Sobhaninia et al. [24] used a LinkNet network with a CNN model for segmentation using brain MRI to train the model from different angles and perspectives to obtain good results and scores and achieved a dice score of 0.79. However, this network looks complex. Johnpeter et al. [25] detect and localize the tumors in brain MRI using an adaptive neuro-fuzzy inference classification method. This method used the histogram equalization method to enhance the tumor areas without using edge detection on the brain images. This work obtained an accuracy rate of 98.80%.

Togacar et al. [26] developed a BrainMRNet network using the modulo and hypercolumn method. First, the source images were pre-processed and afterwards they proceeded to the attention modulo. The attention modulo regulates the main areas of the image and directs the image to the convolutional layer. One of the primary strategies utilized in the convolutional layers of the BrainMRNet model is the hypercolumn. With this method, the attributes extracted from each layer are retained in the array tree of the last layer and attained an accuracy rate of 96.05%. Kibriya et al. [27] presented a feature fusion-based brain tumor classification method. The source images are pre-processed by minimum-maximum normalization method and then massive data extension is employed to pre-processed images to overwhelm the data problem. GoogLeNet and ResNet18 deep CNN models are used for the transfer learning and create a one feature vector and an SVM and KNN classifier is used for the final output and the obtained 97.7% accuracy. Sajjad et al. [28] developed a CNN based brain tumor detection and classification method. The authors used a Cascade CNN algorithm for the brain tumor segmentation and a fine tuned VGG19 is used for the tumor classification and attained an accuracy of 94.58%. Shanthakumar [29] used the MRI of the brain, using watershed segmentation to identify tumor regions. The segmentation method employs a series of predetermined labeling systems to maximize the accuracy of tumor segmentation and obtained an accuracy of 94.52%. Prastawa et al. [30] demonstrate how to segregate tumor areas in brain MRIs by detecting borderline pixels. This method detects only the aberrant borders of the tumor region however, not the inner border of the tumor region and hence achieved an accuracy of 88.17%.

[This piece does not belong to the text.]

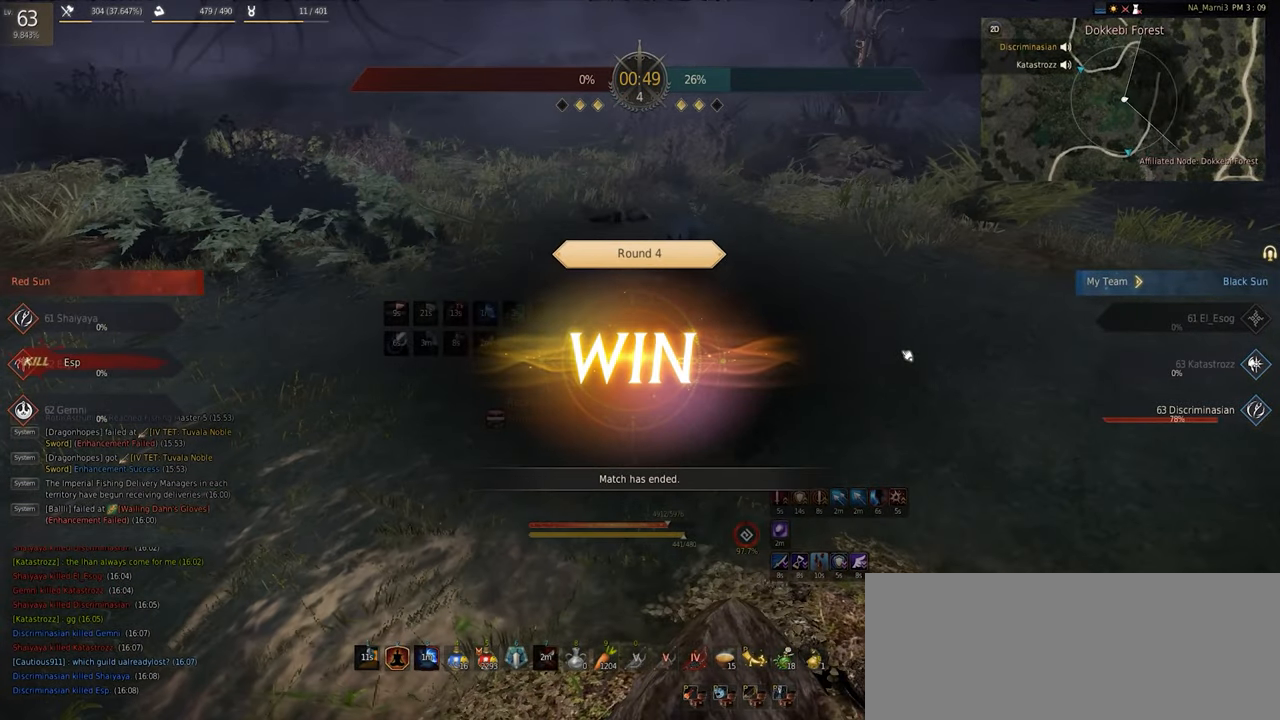
{"keys": [], "mouse": [], "events": []}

Gumaei et al. [31] proposed a hybrid feature extraction method for brain tumor classification using a regularized extreme learning machine (RELM). The min–max normalization contrast enhancement method is used as a preprocessing step and the hybrid PCA-NGIST method is used for the feature extraction, and the RELM method is employed for the classification of the brain tumor. This work obtained an accuracy rate of 94.23%. Swati et al. [32] used a fine-tuned pre-trained VGG19 model on contrast-enhanced MRI (CE-MRI) to improve the results and obtained an average accuracy rate of 94.82%. Kumar et al. [33] proposed a brain tumor method using ResNet50 CNN model and global average pooling to resolve the problem of overfitting and obtained an average accuracy rate of 97.48%.

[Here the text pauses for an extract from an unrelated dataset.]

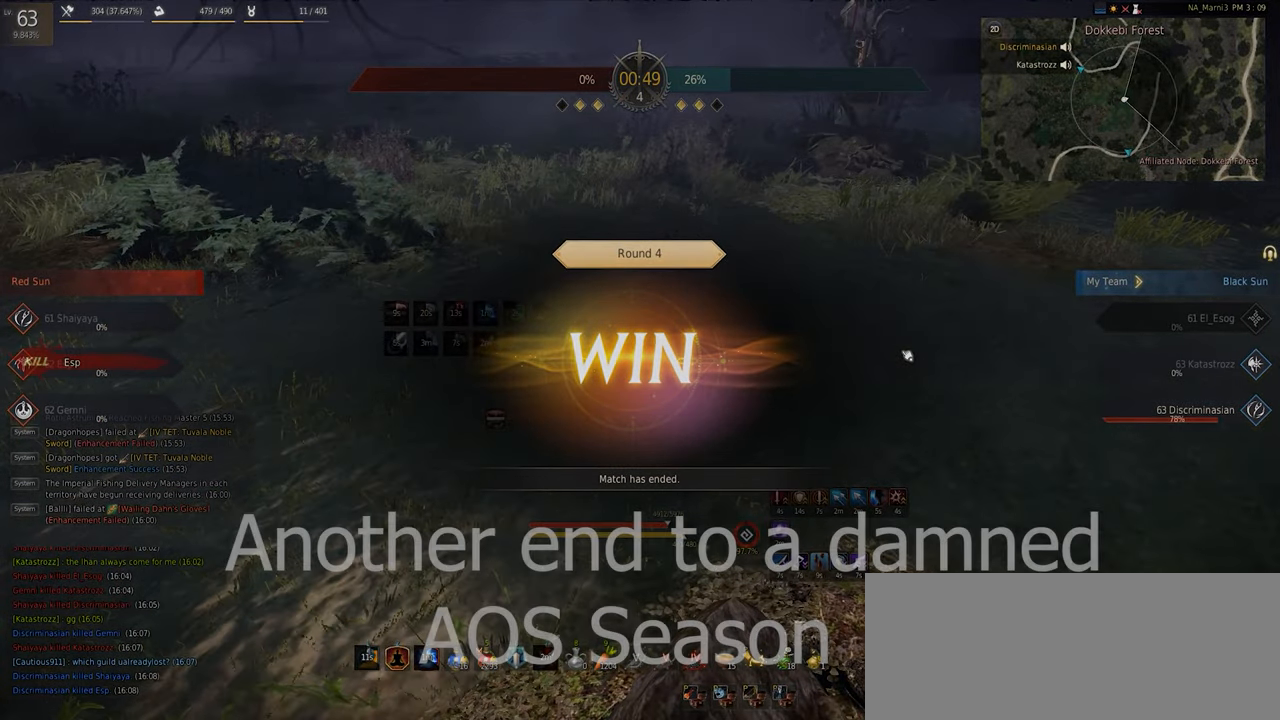
{"keys": [], "mouse": [], "events": []}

Although better results have been obtained with all of the above methods, however, there are still some shortcomings, i.e., many conventional methods use labeling methods to detect abnormal pixels in brain areas and current methods cannot diagnose the inside of the edge pixels, which is not suitable for many brain tumor detection algorithms [34,35].

Table 1. Detailed summaries of current research on the detection and classification of brain tumors.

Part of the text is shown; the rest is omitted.